Data rows
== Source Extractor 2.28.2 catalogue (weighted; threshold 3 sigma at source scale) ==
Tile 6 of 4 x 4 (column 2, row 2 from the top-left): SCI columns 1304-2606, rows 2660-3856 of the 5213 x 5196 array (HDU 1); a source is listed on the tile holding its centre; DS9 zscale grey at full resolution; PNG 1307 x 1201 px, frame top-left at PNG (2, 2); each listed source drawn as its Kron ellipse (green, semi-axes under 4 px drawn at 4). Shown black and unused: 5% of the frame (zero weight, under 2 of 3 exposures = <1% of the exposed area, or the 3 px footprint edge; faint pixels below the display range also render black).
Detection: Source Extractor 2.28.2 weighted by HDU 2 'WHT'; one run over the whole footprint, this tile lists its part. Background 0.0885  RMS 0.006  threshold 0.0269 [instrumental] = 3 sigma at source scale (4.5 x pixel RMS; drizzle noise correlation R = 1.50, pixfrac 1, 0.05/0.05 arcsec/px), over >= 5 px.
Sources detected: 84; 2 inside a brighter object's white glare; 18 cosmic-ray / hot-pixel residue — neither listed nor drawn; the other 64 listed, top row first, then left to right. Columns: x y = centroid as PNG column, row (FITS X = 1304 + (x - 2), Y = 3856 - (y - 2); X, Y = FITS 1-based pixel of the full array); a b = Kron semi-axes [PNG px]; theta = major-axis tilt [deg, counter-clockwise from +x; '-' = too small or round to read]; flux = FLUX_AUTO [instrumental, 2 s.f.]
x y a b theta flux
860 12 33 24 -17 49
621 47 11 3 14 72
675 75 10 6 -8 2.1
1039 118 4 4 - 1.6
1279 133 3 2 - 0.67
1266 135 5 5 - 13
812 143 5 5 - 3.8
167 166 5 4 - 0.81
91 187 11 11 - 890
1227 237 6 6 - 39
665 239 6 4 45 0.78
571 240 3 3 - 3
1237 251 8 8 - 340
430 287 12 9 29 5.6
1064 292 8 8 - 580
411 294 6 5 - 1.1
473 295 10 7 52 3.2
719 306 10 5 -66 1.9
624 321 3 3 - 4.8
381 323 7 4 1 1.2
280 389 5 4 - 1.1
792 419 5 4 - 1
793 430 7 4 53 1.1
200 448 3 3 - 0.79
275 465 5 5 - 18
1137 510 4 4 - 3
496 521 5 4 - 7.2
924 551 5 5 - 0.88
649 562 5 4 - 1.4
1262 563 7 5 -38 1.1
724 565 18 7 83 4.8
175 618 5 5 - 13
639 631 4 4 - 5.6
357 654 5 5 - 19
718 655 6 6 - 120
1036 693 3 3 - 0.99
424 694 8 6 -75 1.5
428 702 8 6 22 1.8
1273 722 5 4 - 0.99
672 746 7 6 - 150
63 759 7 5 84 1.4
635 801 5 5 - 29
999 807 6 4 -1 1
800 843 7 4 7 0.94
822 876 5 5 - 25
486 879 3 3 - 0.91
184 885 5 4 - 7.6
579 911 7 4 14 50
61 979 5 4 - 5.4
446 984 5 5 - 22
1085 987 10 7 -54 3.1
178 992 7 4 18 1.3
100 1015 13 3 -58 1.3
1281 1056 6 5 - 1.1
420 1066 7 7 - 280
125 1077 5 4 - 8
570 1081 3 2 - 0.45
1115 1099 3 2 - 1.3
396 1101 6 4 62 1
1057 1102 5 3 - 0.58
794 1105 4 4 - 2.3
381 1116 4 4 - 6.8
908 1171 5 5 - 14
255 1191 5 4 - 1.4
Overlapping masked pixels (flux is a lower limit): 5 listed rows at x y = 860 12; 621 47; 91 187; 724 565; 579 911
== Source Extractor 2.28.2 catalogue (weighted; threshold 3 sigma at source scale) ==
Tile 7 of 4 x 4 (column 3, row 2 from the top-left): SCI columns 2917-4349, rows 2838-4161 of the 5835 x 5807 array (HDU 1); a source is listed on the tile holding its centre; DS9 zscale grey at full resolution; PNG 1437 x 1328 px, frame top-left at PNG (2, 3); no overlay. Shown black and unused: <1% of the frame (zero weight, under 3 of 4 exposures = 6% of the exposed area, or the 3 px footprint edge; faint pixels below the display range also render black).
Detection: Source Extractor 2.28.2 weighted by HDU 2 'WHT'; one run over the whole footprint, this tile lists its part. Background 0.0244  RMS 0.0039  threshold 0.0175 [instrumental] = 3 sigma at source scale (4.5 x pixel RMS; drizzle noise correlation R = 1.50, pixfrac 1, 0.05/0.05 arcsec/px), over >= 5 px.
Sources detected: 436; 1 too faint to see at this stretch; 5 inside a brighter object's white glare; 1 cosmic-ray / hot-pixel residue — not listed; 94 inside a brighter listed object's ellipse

Exercise prompt
Extract every line of the data above that contains the word "noise", treating uppercase and lowercase letters as different.

Problem solution
Detection: Source Extractor 2.28.2 weighted by HDU 2 'WHT'; one run over the whole footprint, this tile lists its part. Background 0.0885  RMS 0.006  threshold 0.0269 [instrumental] = 3 sigma at source scale (4.5 x pixel RMS; drizzle noise correlation R = 1.50, pixfrac 1, 0.05/0.05 arcsec/px), over >= 5 px.
Detection: Source Extractor 2.28.2 weighted by HDU 2 'WHT'; one run over the whole footprint, this tile lists its part. Background 0.0244  RMS 0.0039  threshold 0.0175 [instrumental] = 3 sigma at source scale (4.5 x pixel RMS; drizzle noise correlation R = 1.50, pixfrac 1, 0.05/0.05 arcsec/px), over >= 5 px.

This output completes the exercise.